SOURCE MATERIAL Start Marker

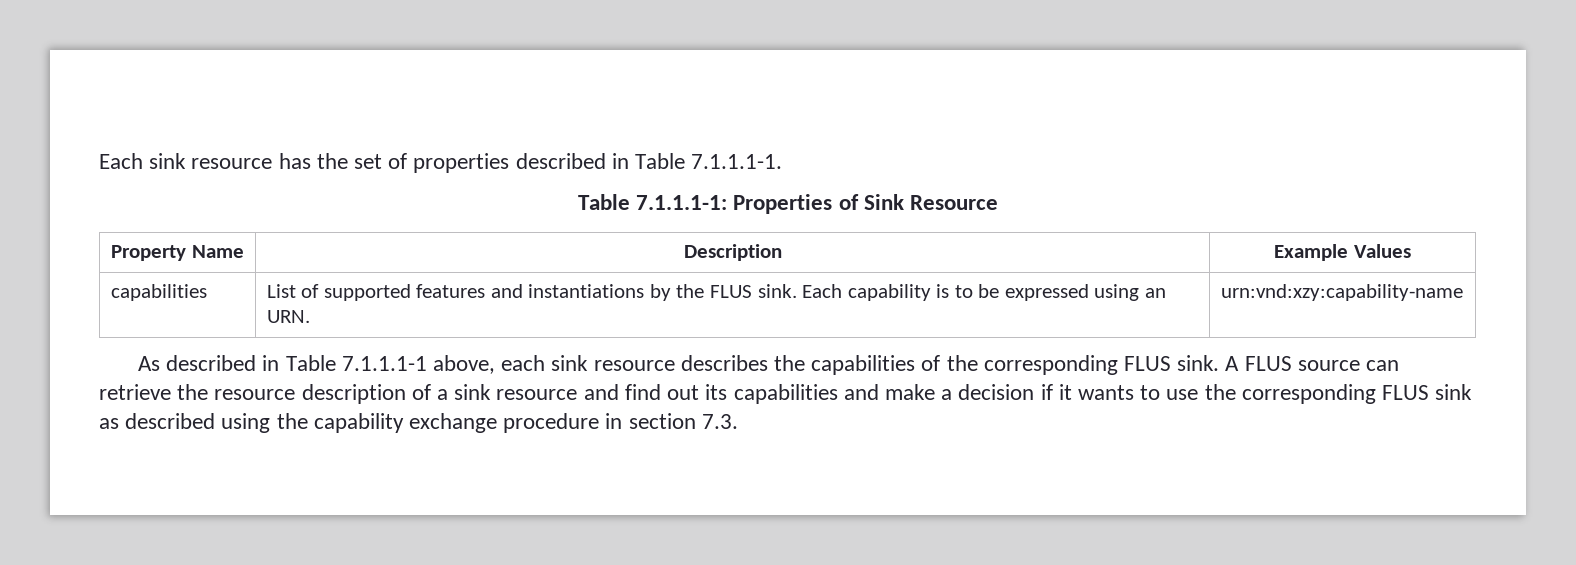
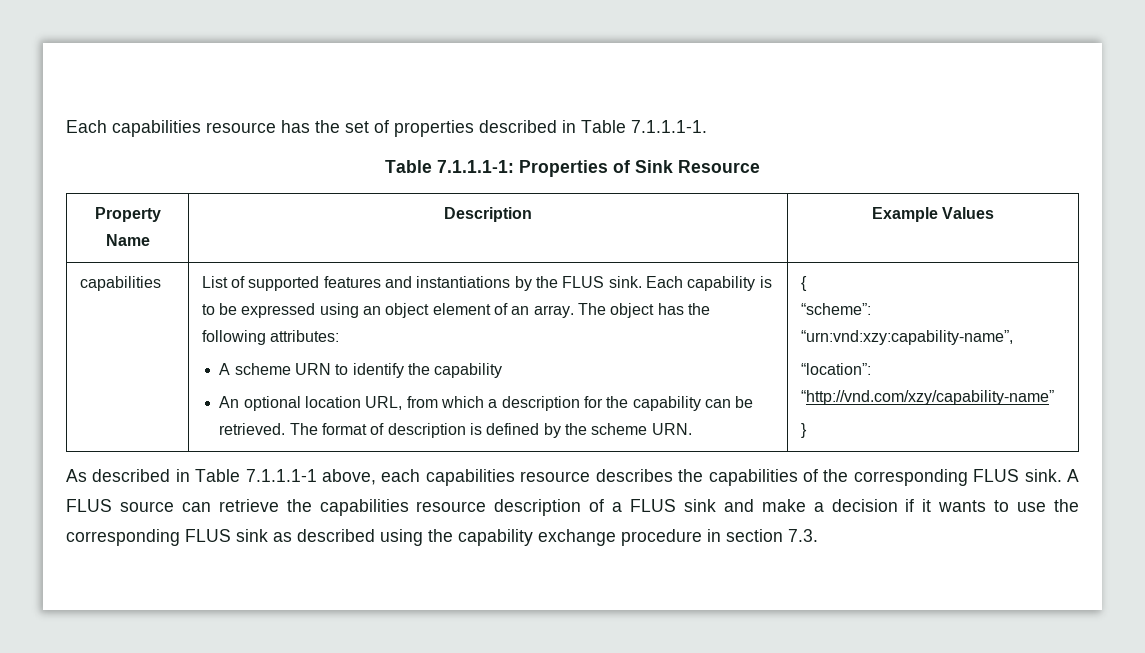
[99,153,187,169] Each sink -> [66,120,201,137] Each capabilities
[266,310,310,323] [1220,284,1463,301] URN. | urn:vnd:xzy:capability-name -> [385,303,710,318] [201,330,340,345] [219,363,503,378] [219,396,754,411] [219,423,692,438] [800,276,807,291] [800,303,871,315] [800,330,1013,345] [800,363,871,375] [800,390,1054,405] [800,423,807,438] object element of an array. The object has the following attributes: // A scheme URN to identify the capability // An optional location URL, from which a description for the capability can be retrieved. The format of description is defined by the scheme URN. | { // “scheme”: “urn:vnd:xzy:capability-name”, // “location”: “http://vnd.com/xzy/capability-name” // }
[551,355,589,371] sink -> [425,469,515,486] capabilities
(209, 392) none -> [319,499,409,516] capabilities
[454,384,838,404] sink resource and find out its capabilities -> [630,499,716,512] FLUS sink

SOURCE MATERIAL End Marker

▸ PROBLEM DETAILS
Write out exactly, and only, each line from the one with "(209, 392) none" down to the last line of the records above.

▸ OUTPUT OF THE EXERCISE
(209, 392) none -> [319,499,409,516] capabilities
[454,384,838,404] sink resource and find out its capabilities -> [630,499,716,512] FLUS sink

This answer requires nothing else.